Planning-first patterns separate task decomposition from task execution. The agent begins by generating a structured representation of the task — often a directed graph or ordered list of subtasks with dependency relationships — before making any tool calls.

This is a qualitative shift from ReAct. In ReAct, the "plan" is implicit in the reasoning traces. In explicit planning systems, the plan is a first-class artifact that can be inspected, modified, and replanned independently of execution.

The planning pattern outperforms ReAct on tasks where:

Early actions have irreversible consequences (submitting a form, sending a message, making an API call that incurs cost)
The task structure is complex enough that local step-by-step reasoning produces suboptimal global decisions
User oversight is important — inspecting a plan before execution is much more tractable than monitoring a ReAct trace in real time

This is the pattern at the core of Neumar's two-phase execution model. The planning phase produces a structured task graph. The execution phase works through the graph, with the ability to replan when execution diverges from the plan. Users can inspect and modify the plan before committing to execution — a property that is particularly valuable for tasks with external side effects.

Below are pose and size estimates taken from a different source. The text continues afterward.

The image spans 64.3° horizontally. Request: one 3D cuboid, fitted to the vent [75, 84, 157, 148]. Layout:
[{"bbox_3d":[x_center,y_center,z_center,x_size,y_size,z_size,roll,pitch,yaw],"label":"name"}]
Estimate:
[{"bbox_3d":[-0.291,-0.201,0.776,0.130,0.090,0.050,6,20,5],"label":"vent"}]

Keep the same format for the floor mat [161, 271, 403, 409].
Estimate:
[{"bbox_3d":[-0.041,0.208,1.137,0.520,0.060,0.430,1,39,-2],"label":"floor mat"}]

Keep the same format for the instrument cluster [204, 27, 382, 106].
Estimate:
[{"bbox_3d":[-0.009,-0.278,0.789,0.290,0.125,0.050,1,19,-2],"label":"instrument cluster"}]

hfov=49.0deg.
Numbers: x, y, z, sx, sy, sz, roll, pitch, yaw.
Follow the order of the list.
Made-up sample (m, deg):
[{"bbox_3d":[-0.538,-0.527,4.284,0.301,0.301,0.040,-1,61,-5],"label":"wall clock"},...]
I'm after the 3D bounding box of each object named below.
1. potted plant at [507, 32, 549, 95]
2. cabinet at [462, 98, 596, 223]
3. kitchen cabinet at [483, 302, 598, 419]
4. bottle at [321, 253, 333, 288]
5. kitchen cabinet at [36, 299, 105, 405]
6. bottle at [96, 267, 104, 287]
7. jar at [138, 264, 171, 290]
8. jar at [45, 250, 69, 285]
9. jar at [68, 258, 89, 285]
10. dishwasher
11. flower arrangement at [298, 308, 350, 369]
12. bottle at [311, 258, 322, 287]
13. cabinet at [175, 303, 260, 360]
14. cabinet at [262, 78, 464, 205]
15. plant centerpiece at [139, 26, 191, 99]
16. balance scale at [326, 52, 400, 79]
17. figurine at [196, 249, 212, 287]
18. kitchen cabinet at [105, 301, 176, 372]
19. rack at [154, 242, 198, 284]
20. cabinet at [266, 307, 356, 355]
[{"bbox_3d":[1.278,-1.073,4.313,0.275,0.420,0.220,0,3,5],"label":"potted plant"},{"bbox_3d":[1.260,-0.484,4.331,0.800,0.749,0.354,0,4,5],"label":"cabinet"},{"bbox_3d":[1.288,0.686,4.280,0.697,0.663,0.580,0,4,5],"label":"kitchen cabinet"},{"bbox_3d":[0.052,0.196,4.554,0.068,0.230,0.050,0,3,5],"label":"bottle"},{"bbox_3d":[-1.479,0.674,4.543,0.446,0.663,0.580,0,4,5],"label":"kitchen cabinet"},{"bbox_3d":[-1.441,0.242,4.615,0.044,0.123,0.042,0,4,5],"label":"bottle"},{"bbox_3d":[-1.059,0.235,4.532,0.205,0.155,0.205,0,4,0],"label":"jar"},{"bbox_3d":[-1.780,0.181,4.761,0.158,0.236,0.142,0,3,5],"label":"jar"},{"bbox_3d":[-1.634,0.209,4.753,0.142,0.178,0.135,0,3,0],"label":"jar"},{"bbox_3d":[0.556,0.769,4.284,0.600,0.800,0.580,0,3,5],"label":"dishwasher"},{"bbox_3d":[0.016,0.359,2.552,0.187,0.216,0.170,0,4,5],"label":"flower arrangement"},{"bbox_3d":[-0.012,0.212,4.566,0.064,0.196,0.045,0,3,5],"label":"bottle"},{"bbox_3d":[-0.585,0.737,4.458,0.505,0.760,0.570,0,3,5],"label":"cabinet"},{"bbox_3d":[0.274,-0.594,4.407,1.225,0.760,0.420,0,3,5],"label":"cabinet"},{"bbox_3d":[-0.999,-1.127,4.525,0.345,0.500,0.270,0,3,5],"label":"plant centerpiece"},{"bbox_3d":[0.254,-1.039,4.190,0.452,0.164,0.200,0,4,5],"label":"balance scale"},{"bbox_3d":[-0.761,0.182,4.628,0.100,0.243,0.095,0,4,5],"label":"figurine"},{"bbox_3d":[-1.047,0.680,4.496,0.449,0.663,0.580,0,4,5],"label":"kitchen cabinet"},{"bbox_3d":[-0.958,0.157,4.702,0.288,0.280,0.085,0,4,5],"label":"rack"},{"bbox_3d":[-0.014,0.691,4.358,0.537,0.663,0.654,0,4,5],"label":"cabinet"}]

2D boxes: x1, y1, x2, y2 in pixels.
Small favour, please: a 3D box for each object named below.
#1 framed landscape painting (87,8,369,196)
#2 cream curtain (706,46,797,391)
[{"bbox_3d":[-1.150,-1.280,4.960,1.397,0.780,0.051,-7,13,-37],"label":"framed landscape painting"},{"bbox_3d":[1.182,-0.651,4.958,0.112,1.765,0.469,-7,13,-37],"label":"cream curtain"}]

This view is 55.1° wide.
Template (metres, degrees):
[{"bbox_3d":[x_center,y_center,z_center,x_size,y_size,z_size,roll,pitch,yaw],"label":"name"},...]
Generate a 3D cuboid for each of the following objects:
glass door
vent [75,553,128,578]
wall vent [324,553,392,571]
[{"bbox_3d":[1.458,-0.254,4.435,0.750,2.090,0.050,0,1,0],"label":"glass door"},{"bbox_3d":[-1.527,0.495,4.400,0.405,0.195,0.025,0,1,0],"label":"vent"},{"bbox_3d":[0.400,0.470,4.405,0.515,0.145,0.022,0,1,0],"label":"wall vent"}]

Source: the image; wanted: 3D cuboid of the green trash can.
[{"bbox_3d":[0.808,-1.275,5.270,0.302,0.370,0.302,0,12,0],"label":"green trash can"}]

Planning and the Horizon Problem

One nuance of planning-first systems is that plan quality degrades as task horizon extends. A plan for a two-step task is almost always better than executing those steps reactively. A plan for a 50-step task is speculative at best — too many unknowns will have materialized by step 25 for the original plan to remain optimal.

Well-designed planning systems handle this by treating the plan as a living document with scheduled replanning checkpoints, not a fixed script. The plan informs execution without constraining recovery.

Pattern 5: Multi-Agent Collaboration

Multi-agent patterns distribute a task across multiple specialized agents that communicate through structured interfaces. This is the pattern CoAct and similar systems formalize — a global planner delegates to local executors, with information flowing between levels as tasks are assigned and results are returned.

Multi-agent collaboration unlocks capabilities that are structurally unavailable to single-agent systems:

Parallelism: independent subtasks run on separate agents concurrently
Specialization: different agents are optimized for different task types
Scale: tasks that exceed a single context window are handled by distributing context across agents

The coordination overhead is real. Multi-agent systems require careful design of agent interfaces, message schemas, and failure propagation logic. But for tasks that are genuinely too large or too heterogeneous for a single-agent approach, the coordination cost is well worth paying.

How These Patterns Compose

In practice, the most capable agent systems combine multiple patterns within a single execution:

A planning agent decomposes the task and produces a structured task graph
Subtasks are routed through an agent registry to specialized execution agents (multi-agent)
Execution agents use tool use with a broad MCP tool set to carry out their subtasks
Each execution agent uses ReAct at the step level to sequence tool calls
A reflection gate evaluates outputs before returning results to the planner

This is not a hypothetical architecture — it describes how Neumar's more complex workflows operate, particularly the Linear ticket-to-PR pipeline, where a top-level planning agent decomposes the ticket into subtasks (research, implementation, test writing, PR creation), routes each to appropriate execution agents, and validates outputs before composing the final deliverable.

Choosing the Right Pattern

The practical decision framework comes down to task structure:

Task Property	Recommended Pattern
Single tool call, well-specified	Tool use only
Sequential, dependent steps	ReAct
Irreversible actions, user oversight needed	Planning-first
Output quality critical	Reflection gate
Parallel structure, large scope	Multi-agent
All of the above	Composed system

The worst outcome is not picking the wrong pattern — it is assuming that one pattern handles everything. The research on agent capability is unambiguous: task-appropriate reasoning architecture matters as much as model quality for production performance.